Stored data
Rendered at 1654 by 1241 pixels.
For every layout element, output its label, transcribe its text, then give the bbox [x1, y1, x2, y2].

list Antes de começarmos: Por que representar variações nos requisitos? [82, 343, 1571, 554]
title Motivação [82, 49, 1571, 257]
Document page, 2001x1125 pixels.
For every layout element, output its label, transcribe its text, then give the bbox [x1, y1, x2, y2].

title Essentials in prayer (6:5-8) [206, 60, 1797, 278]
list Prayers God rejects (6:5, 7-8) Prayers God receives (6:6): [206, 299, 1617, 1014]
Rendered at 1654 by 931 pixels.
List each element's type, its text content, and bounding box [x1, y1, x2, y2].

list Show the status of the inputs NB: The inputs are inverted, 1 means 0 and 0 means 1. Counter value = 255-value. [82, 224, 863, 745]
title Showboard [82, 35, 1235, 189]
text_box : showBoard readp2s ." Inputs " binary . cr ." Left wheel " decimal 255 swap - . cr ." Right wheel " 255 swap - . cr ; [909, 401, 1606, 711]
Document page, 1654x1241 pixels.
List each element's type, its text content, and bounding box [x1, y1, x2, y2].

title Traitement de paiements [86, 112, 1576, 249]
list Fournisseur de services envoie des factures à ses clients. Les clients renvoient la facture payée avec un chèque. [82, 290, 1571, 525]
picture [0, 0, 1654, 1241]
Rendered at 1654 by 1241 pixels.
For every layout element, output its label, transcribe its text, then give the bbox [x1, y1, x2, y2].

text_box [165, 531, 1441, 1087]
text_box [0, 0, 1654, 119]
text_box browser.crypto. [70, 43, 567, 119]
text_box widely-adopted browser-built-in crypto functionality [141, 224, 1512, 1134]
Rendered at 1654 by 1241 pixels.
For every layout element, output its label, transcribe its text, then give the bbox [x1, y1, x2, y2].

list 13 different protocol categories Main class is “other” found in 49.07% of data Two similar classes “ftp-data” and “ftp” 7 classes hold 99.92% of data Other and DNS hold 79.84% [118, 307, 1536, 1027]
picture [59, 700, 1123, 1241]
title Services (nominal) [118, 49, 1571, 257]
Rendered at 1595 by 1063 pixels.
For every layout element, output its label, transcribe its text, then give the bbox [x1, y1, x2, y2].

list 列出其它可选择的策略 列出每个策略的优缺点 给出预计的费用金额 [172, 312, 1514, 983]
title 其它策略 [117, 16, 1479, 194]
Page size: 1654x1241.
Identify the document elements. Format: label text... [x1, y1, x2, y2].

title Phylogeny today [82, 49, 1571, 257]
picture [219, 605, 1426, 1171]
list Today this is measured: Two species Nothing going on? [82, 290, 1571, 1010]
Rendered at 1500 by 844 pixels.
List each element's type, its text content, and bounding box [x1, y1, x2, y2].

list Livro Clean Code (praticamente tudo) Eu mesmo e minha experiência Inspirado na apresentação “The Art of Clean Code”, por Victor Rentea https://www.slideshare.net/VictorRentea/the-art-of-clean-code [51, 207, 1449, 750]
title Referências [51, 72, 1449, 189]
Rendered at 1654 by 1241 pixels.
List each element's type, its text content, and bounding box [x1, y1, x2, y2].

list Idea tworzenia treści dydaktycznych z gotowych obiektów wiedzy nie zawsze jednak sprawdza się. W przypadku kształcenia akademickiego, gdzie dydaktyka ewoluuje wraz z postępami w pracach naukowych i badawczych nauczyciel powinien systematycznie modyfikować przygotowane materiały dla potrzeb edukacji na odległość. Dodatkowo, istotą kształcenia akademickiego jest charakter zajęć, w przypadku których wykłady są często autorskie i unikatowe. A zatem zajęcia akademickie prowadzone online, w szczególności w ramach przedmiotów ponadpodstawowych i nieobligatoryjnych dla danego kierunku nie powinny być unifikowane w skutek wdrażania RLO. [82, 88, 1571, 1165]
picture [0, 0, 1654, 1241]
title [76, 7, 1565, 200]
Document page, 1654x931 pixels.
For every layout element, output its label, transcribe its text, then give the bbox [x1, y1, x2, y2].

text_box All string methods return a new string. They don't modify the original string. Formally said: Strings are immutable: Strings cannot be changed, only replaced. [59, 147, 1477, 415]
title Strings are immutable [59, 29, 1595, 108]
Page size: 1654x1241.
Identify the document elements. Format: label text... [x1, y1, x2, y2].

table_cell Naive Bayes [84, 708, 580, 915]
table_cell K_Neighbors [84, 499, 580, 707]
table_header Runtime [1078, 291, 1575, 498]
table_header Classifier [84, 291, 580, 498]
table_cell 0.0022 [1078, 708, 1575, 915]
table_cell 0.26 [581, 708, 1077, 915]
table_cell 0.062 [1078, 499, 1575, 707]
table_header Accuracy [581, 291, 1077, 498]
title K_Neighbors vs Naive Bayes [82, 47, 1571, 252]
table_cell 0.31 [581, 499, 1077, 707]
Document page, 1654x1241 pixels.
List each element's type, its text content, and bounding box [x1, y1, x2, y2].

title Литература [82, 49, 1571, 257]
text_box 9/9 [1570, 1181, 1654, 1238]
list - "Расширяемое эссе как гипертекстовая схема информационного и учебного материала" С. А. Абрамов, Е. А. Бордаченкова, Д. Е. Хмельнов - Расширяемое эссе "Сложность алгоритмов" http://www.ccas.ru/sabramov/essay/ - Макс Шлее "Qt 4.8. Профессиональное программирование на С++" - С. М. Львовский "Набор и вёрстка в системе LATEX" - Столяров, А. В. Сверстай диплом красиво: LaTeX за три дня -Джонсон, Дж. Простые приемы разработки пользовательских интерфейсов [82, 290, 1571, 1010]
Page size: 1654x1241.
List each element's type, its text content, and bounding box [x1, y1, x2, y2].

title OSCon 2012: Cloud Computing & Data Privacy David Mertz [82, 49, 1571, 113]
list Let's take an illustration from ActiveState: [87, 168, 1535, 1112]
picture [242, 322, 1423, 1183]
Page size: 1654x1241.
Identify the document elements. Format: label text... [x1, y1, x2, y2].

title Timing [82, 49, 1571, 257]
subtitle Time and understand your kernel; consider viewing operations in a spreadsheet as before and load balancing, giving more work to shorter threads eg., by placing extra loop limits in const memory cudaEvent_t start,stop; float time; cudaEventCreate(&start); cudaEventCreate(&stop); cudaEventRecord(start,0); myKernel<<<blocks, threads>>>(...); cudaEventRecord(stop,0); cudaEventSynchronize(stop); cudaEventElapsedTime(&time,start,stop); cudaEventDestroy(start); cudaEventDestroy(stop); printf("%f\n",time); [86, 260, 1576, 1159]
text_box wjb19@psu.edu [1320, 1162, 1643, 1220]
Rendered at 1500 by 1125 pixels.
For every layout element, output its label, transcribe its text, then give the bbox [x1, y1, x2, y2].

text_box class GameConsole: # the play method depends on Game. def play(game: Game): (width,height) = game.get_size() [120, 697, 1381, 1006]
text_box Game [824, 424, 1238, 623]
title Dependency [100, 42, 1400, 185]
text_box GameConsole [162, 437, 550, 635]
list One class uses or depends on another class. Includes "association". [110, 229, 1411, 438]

Do this: Return the lines of the stored data above exactly as they stand, starting at the line containing "Rendered at 1595 by 1063 pixels." and ending at the line containing "title Referências [51, 72, 1449, 189]", both included.

Answer in full:
Rendered at 1595 by 1063 pixels.
For every layout element, output its label, transcribe its text, then give the bbox [x1, y1, x2, y2].

list 列出其它可选择的策略 列出每个策略的优缺点 给出预计的费用金额 [172, 312, 1514, 983]
title 其它策略 [117, 16, 1479, 194]
Page size: 1654x1241.
Identify the document elements. Format: label text... [x1, y1, x2, y2].

title Phylogeny today [82, 49, 1571, 257]
picture [219, 605, 1426, 1171]
list Today this is measured: Two species Nothing going on? [82, 290, 1571, 1010]
Rendered at 1500 by 844 pixels.
List each element's type, its text content, and bounding box [x1, y1, x2, y2].

list Livro Clean Code (praticamente tudo) Eu mesmo e minha experiência Inspirado na apresentação “The Art of Clean Code”, por Victor Rentea https://www.slideshare.net/VictorRentea/the-art-of-clean-code [51, 207, 1449, 750]
title Referências [51, 72, 1449, 189]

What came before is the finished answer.